Hundreds of protesters marched in Warsaw, Poland, demonstrating against a ruling by the nation’s Supreme Court that you cannot kill a baby because of “fetal defects.”
But it leaves in place the right of legal abortions in cases of rape, incest, and the health of the mother.
Apparently, this just isn’t good enough for the pro-abortion crowd that wants abortion on demand anytime and all the time.
Poland’s highest court ruled Thursday that abortions due to fetal defects were unconstitutional. Around 98% of abortions in Poland had been conducted as a result of fetal defects, meaning the ruling bans virtually all terminations taking place in the country.
The country already has some of the strictest abortion laws in Europe and will now only allow a termination in cases of rape, incest or when the mother’s life in danger.
There is nothing radical in this decision. In fact, most Americans support legalized abortion but with similar restrictions.
Even though Americans are solidly against overturning Roe, a majority would also like to see abortion restricted in various ways. In a separate question, respondents were asked which of six choices comes closest to their view of abortion policy.
In all, 61% said they were in favor of a combination of limitations that included allowing abortion in just the first three months of a pregnancy (23%); only in cases of rape, incest or to save the life of the woman (29%); or only to save the life of the woman (9%).
That’s a far cry from radical feminists who are demanding the option of late-term abortions. Just 12 percent of Americans favor their radical abortion vision, with solid majorities of even pro-choice women favoring some restrictions.

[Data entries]
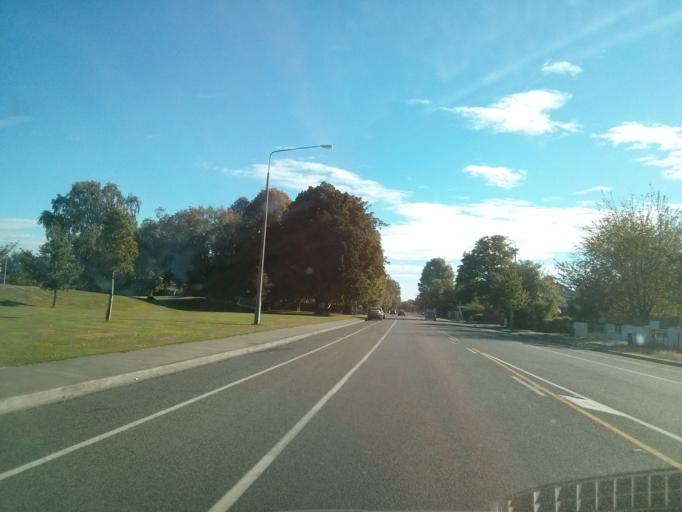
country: NZ
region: Canterbury
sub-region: Christchurch City
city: Christchurch
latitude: -43.5257
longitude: 172.5876
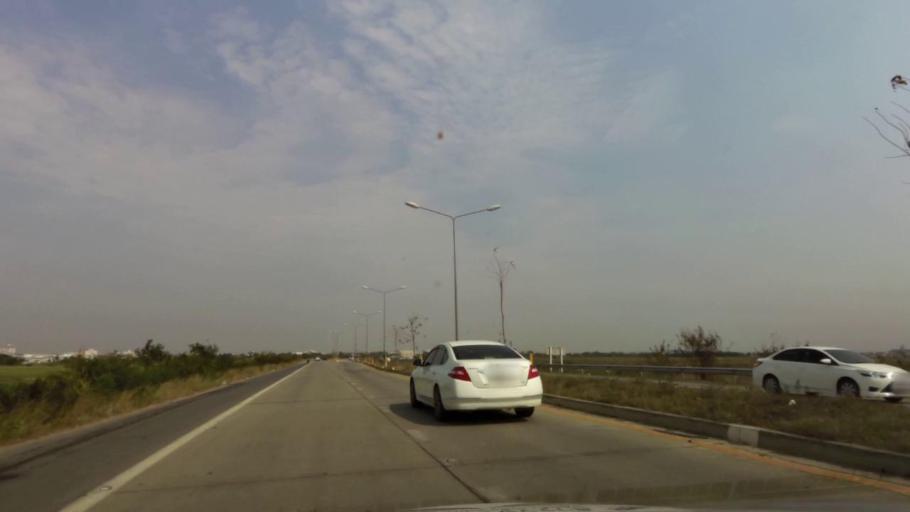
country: TH
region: Phra Nakhon Si Ayutthaya
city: Phra Nakhon Si Ayutthaya
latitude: 14.3316
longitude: 100.5906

Your goal
From the commentary on Poland's abortion ruling, return everything from "In all, 61%" down to "favoring some restrictions.", copied word for word.

Solution to this problem
In all, 61% said they were in favor of a combination of limitations that included allowing abortion in just the first three months of a pregnancy (23%); only in cases of rape, incest or to save the life of the woman (29%); or only to save the life of the woman (9%).
That’s a far cry from radical feminists who are demanding the option of late-term abortions. Just 12 percent of Americans favor their radical abortion vision, with solid majorities of even pro-choice women favoring some restrictions.